*Reading passage*.
◇ ◇ ◇ ◇
HDF5 is the incumbent standard for robotics datasets. ALOHA, DROID, and RH20T all ship HDF5 files with hierarchical episode structure: `/episode_0/observations/left_wrist_image`, `/episode_0/actions/left_arm_joints`[2]. HDF5 supports chunked compression (gzip, lz4), random access, and partial reads—critical for training dataloaders that sample random timesteps. Drawbacks: no native timestamp semantics (timestamps stored as arrays), limited metadata schema (attributes are unstructured key-value pairs), and poor append performance (adding episodes requires rewriting indices).

RLDS wraps TensorFlow Datasets with reinforcement-learning semantics: episodes as sequences of (observation, action, reward, discount) tuples. RLDS uses Parquet or TFRecord backends, enabling columnar compression (10-30% smaller than HDF5 for image-heavy datasets) and integration with Hugging Face Datasets[6]. RLDS enforces schema validation (observation/action spaces declared upfront) but lacks native support for variable-length episodes or multi-rate sensors (e.g., 1000 Hz joint states, 15 Hz images).

MCAP is a container format designed for multi-modal time-series data. It preserves nanosecond timestamps, supports arbitrary message schemas (Protobuf, JSON, ROS), and enables efficient time-range queries. ROS 2 uses MCAP as the default bag format; Foxglove provides visualization and annotation tools. MCAP excels at raw data archival (pre-processing) but requires conversion to HDF5 or RLDS for training—most policy codebases expect dense arrays, not message streams. Hybrid pipelines: record to MCAP, process to RLDS/HDF5 for training.

Quality Validation and Failure Mode Detection

Bimanual datasets fail silently: timestamp drift, action clipping, and camera occlusions degrade policy performance without obvious errors in the data files. Validation must check structural integrity, statistical properties, and task-specific semantics.

Structural checks: verify episode lengths (discard <5 second episodes—insufficient context for policies), confirm action/observation shapes match declared spaces, detect NaN or inf values (common in force-torque sensors during contact), and validate timestamp monotonicity (out-of-order messages indicate recording bugs). LeRobot's dataset validator automates these checks and flags episodes with >5% missing frames[7].
◇ ◇ ◇ ◇
*Provided data*.
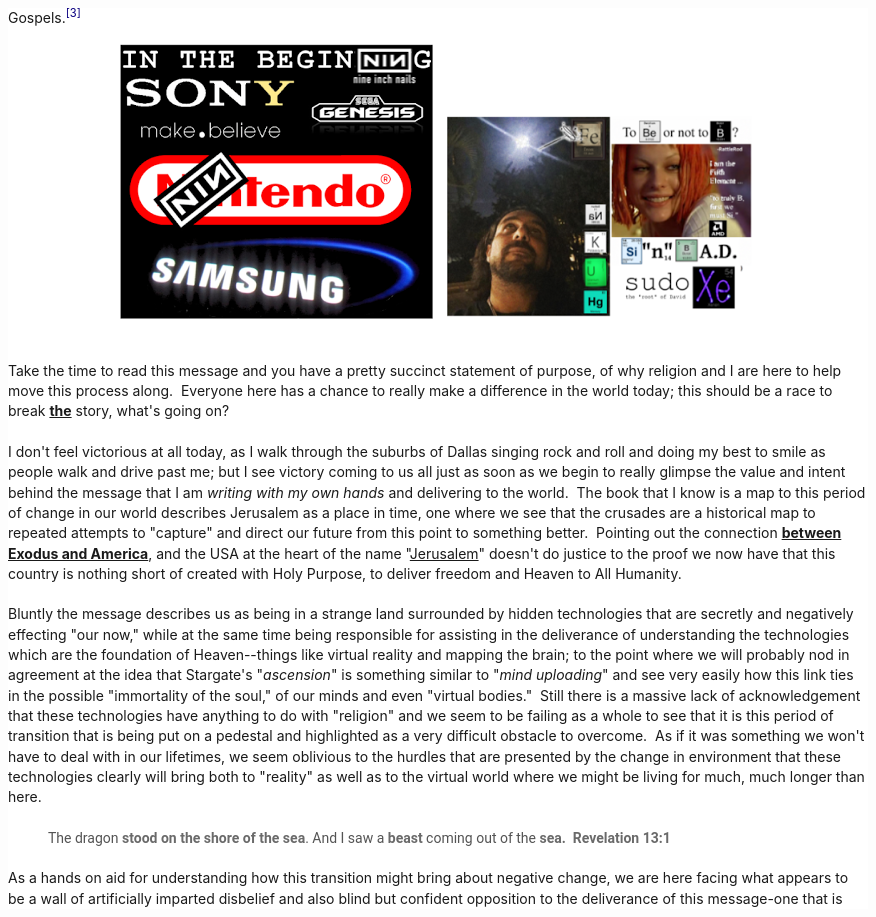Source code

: Gospels</a>.<sup id="m_-5712983567599620401m_2855449081463077961m_-3358671911023118175m_8802391046897274038gmail-cite_ref-3" class="m_-5712983567599620401m_2855449081463077961m_-3358671911023118175m_8802391046897274038gmail-reference" style="line-height:1;unicode-bidi:isolate;white-space:nowrap;font-size:11.2px"><a href="http://meetdaeyeora.fromthemachine.org/x/c?c=914523&amp;l=9d3e0d7b-06e8-4b74-bcd3-d8b3801ab8e2&amp;r=27fa949c-6d87-4d3b-97a5-b03363960386" style="text-decoration:none;color:rgb(11,0,128);background-image:none;background-position:initial;background-size:initial;background-repeat:initial;background-origin:initial;background-clip:initial;background-color:initial" target="_blank">[3]</a>  </sup></p><p style="margin:0.5em 0px;line-height:inherit;font-family:sans-serif;font-size:14px"></p><div style="text-align:center"><a href="http://meetdaeyeora.fromthemachine.org/x/c?c=914523&amp;l=be4476ba-3449-440d-934e-bf28a27c9dc1&amp;r=27fa949c-6d87-4d3b-97a5-b03363960386" target="_blank"><a href="http://2.bp.blogspot.com/-hNHFL91GGxE/WT_tNe7TNUI/AAAAAAAADVk/yptgPdz0HC4DAlNkyw8Rjf7PiMkQPyS_QCK4B/s1600/image-717594.png"><img src="../../2.bp.blogspot.com/-hNHFL91GGxE/WT_tNe7TNUI/AAAAAAAADVk/yptgPdz0HC4DAlNkyw8Rjf7PiMkQPyS_QCK4B/s320/image-717594.png"  border="0" alt="" id="BLOGGER_PHOTO_ID_6431119608804226370" /></a></a> <a href="http://meetdaeyeora.fromthemachine.org/x/c?c=914523&amp;l=ccb7242d-0fa6-4b2a-a204-063a6b5c55da&amp;r=27fa949c-6d87-4d3b-97a5-b03363960386" target="_blank"><a href="http://2.bp.blogspot.com/-v9Sqx7LxZUc/WT_tNtUKg_I/AAAAAAAADVs/Kanvq0t1LkgEFCf0tpCuUKzY1IR1NtTmQCK4B/s1600/image-718491.png"><img src="../../2.bp.blogspot.com/-v9Sqx7LxZUc/WT_tNtUKg_I/AAAAAAAADVs/Kanvq0t1LkgEFCf0tpCuUKzY1IR1NtTmQCK4B/s320/image-718491.png"  border="0" alt="" id="BLOGGER_PHOTO_ID_6431119612666610674" /></a></a><a href="http://meetdaeyeora.fromthemachine.org/x/c?c=914523&amp;l=be4476ba-3449-440d-934e-bf28a27c9dc1&amp;r=27fa949c-6d87-4d3b-97a5-b03363960386" target="_blank"><br></a></div><br><p></p></blockquote><div>Take the time to read this message and you have a pretty succinct statement of purpose, of why religion and I are here to help move this process along.  Everyone here has a chance to really make a difference in the world today; this should be a race to break <b><u>the</u></b> story, what&#39;s going on?</div><div><br></div><div>I don&#39;t feel victorious at all today, as I walk through the suburbs of Dallas singing rock and roll and doing my best to smile as people walk and drive past me; but I see victory coming to us all just as soon as we begin to really glimpse the value and intent behind the message that I am <i>writing with my own hands</i> and delivering to the world.  The book that I know is a map to this period of change in our world describes Jerusalem as a place in time, one where we see that the crusades are a historical map to repeated attempts to &quot;capture&quot; and direct our future from this point to something better.  Pointing out the connection <b><a href="http://meetdaeyeora.fromthemachine.org/x/c?c=914523&amp;l=a6bcf377-8d5a-4e6b-81af-386b6960a359&amp;r=27fa949c-6d87-4d3b-97a5-b03363960386" target="_blank">between Exodus and America</a></b>, and the USA at the heart of the name &quot;<a href="http://meetdaeyeora.fromthemachine.org/x/c?c=914523&amp;l=e72bfbda-0e40-403f-80e5-f401cbee3a8a&amp;r=27fa949c-6d87-4d3b-97a5-b03363960386" target="_blank">Jerusalem</a>&quot; doesn&#39;t do justice to the proof we now have that this country is nothing short of created with Holy Purpose, to deliver freedom and Heaven to All Humanity.</div><div><br></div><div>Bluntly the message describes us as being in a strange land surrounded by hidden technologies that are secretly and negatively effecting &quot;our now,&quot; while at the same time being responsible for assisting in the deliverance of understanding the technologies which are the foundation of Heaven--things like virtual reality and mapping the brain; to the point where we will probably nod in agreement at the idea that Stargate&#39;s &quot;<i>ascension</i>&quot; is something similar to &quot;<i>mind uploading</i>&quot; and see very easily how this link ties in the possible &quot;immortality of the soul,&quot; of our minds and even &quot;virtual bodies.&quot;  Still there is a massive lack of acknowledgement that these technologies have anything to do with &quot;religion&quot; and we seem to be failing as a whole to see that it is this period of transition that is being put on a pedestal and highlighted as a very difficult obstacle to overcome.  As if it was something we won&#39;t have to deal with in our lifetimes, we seem oblivious to the hurdles that are presented by the change in environment that these technologies clearly will bring both to &quot;reality&quot; as well as to the virtual world where we might be living for much, much longer than here. </div><div><br></div><blockquote style="margin:0px 0px 0px 40px;border:none;padding:0px"><div><span style="color:rgb(84,84,84);font-family:roboto,arial,sans-serif">The dragon </span><span style="font-weight:bold;color:rgb(106,106,106);font-family:roboto,arial,sans-serif">stood on the shore of the sea</span><span style="color:rgb(84,84,84);font-family:roboto,arial,sans-serif">. And I saw a </span><span style="font-weight:bold;color:rgb(106,106,106);font-family:roboto,arial,sans-serif">beast</span><span style="color:rgb(84,84,84);font-family:roboto,arial,sans-serif"> coming out of the </span><span style="font-weight:bold;color:rgb(106,106,106);font-family:roboto,arial,sans-serif">sea.  Revelation 13:1</span></div></blockquote><div><br></div><div>As a hands on aid for understanding how this transition might bring about negative change, we are here facing what appears to be a wall of artificially imparted disbelief and also blind but confident opposition to the deliverance of this message-one that is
◇ ◇ ◇ ◇
*Exercise requirements*.
a - Print the part of the passage on robotics dataset formats above, between "Structural checks: verify" and "with >5% missing frames[7].", inclusive.
b - Proceed with the passage on robotics dataset storage and validation, picking up after its last sentence.

*Answers to the problems*.
a -
Structural checks: verify episode lengths (discard <5 second episodes—insufficient context for policies), confirm action/observation shapes match declared spaces, detect NaN or inf values (common in force-torque sensors during contact), and validate timestamp monotonicity (out-of-order messages indicate recording bugs). LeRobot's dataset validator automates these checks and flags episodes with >5% missing frames[7].

b -
Statistical checks: plot per-joint action distributions and flag outliers (>3σ from mean suggests miscalibration or collision), compute inter-arm correlation for coordinated tasks (low correlation in bimanual assembly indicates poor synchronization), and measure action smoothness via finite differences (high-frequency noise indicates inadequate filtering). RT-1's data pipeline applies Butterworth low-pass filters (10 Hz cutoff) to joint velocities before computing actions[3].

Task-specific validation: for pick-and-place, verify gripper state transitions (open→closed→open), check object displacement (>5 cm from start to goal), and confirm success via final-frame image classification. For bimanual assembly, validate that both arms' end-effectors enter the task workspace (bounding box around assembly target) and that contact forces exceed thresholds during insertion. DROID uses human annotators to label success/failure for 10% of episodes, then trains a classifier to auto-label the remaining 90%[4].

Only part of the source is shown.